===== Available data
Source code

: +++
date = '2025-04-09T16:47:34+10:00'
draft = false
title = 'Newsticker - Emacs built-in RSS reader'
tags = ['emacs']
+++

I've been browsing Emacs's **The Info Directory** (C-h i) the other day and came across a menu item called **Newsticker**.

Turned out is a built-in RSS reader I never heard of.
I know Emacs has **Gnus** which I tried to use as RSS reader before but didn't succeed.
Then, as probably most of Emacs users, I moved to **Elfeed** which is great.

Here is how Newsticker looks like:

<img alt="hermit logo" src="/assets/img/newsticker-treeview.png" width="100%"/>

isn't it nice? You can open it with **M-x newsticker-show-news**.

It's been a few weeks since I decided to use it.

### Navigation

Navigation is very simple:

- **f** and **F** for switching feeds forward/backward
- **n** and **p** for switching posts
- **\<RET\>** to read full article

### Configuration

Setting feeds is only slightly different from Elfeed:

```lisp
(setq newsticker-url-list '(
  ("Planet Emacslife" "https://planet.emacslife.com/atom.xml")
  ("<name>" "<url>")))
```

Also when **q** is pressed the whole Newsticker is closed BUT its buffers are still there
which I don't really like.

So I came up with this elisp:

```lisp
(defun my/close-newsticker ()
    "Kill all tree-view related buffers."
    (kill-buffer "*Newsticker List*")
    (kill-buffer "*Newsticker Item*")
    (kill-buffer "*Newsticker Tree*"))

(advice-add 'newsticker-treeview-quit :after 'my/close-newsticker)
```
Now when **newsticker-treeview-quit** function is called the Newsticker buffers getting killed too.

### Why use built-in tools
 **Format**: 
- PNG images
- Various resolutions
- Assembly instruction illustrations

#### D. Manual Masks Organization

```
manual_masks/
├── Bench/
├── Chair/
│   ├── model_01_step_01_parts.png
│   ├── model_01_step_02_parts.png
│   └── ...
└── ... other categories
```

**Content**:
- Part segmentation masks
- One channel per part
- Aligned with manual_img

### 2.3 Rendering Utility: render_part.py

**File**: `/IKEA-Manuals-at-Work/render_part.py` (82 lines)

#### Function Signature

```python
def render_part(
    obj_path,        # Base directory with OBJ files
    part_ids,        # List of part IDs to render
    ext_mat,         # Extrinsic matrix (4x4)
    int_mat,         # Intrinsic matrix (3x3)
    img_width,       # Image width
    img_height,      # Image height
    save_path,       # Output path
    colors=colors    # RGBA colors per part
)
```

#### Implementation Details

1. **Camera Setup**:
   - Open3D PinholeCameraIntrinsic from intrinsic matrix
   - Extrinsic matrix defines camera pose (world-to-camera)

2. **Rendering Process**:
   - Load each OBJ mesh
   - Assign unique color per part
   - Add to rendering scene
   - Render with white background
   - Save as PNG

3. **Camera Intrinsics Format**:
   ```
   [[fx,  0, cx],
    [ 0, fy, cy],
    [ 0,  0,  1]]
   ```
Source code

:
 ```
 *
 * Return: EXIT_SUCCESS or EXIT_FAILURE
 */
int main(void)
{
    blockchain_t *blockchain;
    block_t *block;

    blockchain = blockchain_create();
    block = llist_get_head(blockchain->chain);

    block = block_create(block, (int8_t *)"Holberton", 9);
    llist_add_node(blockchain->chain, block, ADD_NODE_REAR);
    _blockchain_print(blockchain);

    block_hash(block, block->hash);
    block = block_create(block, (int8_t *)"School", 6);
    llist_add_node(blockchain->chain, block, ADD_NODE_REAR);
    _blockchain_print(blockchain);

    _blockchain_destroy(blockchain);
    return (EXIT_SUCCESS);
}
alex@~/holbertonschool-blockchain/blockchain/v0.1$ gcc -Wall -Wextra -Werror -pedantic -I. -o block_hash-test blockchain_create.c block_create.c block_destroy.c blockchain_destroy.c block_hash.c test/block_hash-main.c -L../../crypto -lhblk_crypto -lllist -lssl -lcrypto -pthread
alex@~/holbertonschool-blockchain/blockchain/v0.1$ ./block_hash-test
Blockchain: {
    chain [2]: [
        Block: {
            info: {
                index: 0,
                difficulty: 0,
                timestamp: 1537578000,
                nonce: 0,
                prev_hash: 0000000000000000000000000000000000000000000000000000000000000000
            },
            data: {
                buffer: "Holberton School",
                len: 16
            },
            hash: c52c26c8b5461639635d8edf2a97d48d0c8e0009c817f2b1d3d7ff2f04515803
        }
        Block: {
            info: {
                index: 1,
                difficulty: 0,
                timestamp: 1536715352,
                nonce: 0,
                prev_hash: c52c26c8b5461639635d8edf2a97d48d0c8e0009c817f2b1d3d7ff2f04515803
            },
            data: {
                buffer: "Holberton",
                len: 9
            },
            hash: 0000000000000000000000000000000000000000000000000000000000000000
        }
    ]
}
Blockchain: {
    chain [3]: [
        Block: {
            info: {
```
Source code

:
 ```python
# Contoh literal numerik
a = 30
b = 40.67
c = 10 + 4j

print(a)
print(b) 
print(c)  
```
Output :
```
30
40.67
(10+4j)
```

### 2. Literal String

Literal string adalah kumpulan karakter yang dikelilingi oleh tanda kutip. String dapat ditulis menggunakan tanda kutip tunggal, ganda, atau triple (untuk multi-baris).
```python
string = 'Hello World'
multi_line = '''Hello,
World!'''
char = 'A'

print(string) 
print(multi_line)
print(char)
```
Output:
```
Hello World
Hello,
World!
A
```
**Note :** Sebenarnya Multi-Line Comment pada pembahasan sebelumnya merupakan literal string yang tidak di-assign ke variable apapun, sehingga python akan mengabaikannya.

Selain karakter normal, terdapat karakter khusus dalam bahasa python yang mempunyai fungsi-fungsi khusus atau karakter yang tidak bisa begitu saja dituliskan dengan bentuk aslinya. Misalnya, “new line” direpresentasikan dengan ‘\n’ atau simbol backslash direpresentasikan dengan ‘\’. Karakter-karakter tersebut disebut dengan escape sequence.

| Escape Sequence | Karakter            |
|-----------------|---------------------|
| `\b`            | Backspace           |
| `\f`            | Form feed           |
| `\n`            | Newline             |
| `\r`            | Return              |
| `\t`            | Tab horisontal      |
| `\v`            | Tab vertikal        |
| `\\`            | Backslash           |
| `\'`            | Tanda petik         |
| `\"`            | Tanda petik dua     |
==========
**The problem**
Each line of the data above that contains the word "holbertonschool" counts once; report the total and add nothing.

**Final answer**
2